* **TASK TO CARRY OUT**
Pull each line with the string "KiCad" from the entries.

* **RECORDS SUPPLIED**
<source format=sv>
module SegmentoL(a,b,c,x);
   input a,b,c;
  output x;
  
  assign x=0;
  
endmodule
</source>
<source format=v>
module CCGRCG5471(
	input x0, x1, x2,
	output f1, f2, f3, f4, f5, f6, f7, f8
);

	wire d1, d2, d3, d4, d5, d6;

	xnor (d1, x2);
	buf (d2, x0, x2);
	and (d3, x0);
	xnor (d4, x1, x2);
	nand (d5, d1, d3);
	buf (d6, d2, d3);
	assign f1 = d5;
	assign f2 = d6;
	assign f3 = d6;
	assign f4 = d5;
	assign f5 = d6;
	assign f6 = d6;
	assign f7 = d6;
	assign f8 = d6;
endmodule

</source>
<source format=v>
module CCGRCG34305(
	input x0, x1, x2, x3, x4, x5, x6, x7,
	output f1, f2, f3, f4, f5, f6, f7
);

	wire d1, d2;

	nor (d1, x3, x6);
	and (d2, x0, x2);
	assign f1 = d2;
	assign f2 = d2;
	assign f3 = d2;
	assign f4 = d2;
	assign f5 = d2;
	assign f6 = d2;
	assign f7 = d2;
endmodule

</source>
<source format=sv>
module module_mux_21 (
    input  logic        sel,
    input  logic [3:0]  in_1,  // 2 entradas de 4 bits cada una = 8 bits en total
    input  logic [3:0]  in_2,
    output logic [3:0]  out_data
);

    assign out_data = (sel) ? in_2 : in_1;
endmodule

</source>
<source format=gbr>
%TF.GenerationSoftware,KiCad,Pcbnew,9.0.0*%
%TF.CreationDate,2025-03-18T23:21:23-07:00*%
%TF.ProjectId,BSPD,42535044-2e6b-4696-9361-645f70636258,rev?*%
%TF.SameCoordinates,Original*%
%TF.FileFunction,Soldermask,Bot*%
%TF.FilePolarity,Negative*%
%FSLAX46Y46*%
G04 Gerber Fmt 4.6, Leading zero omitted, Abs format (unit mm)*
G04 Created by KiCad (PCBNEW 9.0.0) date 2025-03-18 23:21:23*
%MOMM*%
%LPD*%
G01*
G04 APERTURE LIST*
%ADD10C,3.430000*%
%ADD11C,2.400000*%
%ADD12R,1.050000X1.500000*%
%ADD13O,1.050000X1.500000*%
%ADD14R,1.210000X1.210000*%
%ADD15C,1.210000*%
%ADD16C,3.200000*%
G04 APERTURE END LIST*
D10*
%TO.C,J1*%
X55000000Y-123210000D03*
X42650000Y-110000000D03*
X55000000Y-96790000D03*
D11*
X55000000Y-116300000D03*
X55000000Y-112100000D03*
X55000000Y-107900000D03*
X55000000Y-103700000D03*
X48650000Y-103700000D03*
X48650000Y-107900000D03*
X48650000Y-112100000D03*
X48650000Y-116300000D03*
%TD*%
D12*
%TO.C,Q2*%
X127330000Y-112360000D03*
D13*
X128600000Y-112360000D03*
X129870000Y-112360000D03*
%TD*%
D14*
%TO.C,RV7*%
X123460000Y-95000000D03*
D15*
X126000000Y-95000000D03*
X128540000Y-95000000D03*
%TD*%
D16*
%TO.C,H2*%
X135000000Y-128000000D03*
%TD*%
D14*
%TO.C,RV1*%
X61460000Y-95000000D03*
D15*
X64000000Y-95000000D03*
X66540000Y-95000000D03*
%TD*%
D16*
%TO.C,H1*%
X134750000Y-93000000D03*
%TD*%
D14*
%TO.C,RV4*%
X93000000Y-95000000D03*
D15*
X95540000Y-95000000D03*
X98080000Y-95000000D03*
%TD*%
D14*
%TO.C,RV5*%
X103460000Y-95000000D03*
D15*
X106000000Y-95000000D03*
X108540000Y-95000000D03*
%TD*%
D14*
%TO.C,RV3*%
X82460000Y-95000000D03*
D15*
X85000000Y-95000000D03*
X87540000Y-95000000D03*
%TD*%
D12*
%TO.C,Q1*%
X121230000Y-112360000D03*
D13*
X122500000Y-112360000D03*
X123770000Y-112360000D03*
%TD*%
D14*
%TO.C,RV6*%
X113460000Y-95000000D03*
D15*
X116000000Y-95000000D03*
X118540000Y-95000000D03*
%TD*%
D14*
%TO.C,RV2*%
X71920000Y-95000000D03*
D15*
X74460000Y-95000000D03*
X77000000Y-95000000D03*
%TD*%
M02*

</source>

==

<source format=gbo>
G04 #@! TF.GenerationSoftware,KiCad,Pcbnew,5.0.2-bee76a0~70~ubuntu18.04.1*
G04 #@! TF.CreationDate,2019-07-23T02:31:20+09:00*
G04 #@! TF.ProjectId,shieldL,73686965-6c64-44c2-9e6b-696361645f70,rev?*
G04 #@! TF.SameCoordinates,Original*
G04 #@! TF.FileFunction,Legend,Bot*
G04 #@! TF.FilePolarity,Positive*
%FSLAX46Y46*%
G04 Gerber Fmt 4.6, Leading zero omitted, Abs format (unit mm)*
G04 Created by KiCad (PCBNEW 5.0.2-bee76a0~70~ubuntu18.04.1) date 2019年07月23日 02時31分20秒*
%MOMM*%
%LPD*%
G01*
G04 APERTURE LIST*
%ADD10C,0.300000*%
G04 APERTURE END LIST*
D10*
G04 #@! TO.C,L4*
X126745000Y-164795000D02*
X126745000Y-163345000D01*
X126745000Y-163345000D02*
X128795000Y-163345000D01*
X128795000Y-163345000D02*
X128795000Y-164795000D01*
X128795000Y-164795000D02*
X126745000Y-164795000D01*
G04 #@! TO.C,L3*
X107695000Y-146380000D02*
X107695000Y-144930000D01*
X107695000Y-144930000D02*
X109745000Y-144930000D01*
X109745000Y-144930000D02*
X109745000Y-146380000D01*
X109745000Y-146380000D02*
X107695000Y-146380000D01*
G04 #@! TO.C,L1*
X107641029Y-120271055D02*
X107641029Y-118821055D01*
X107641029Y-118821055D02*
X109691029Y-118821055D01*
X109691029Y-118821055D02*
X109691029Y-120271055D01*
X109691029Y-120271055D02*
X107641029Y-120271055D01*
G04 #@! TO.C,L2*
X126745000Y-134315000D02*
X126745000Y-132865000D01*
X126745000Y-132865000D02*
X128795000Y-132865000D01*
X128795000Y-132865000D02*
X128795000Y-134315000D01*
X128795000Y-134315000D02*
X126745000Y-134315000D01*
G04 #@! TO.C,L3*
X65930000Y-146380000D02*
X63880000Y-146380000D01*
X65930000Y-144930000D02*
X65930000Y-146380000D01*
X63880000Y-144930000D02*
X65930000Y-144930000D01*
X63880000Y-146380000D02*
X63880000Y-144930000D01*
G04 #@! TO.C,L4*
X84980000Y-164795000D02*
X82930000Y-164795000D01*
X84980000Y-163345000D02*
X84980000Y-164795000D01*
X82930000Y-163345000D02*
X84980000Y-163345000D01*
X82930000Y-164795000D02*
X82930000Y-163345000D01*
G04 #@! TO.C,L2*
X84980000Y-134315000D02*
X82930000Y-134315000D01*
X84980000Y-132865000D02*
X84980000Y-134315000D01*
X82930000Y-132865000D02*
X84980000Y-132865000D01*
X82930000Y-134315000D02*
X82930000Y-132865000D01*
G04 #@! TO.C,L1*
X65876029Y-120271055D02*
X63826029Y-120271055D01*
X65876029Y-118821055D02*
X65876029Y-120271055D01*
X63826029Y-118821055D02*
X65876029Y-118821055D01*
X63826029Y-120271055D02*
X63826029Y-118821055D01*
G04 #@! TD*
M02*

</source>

* **RESPONSE TO THIS TASK**
%TF.GenerationSoftware,KiCad,Pcbnew,9.0.0*%
G04 Created by KiCad (PCBNEW 9.0.0) date 2025-03-18 23:21:23*
G04 #@! TF.GenerationSoftware,KiCad,Pcbnew,5.0.2-bee76a0~70~ubuntu18.04.1*
G04 Created by KiCad (PCBNEW 5.0.2-bee76a0~70~ubuntu18.04.1) date 2019年07月23日 02時31分20秒*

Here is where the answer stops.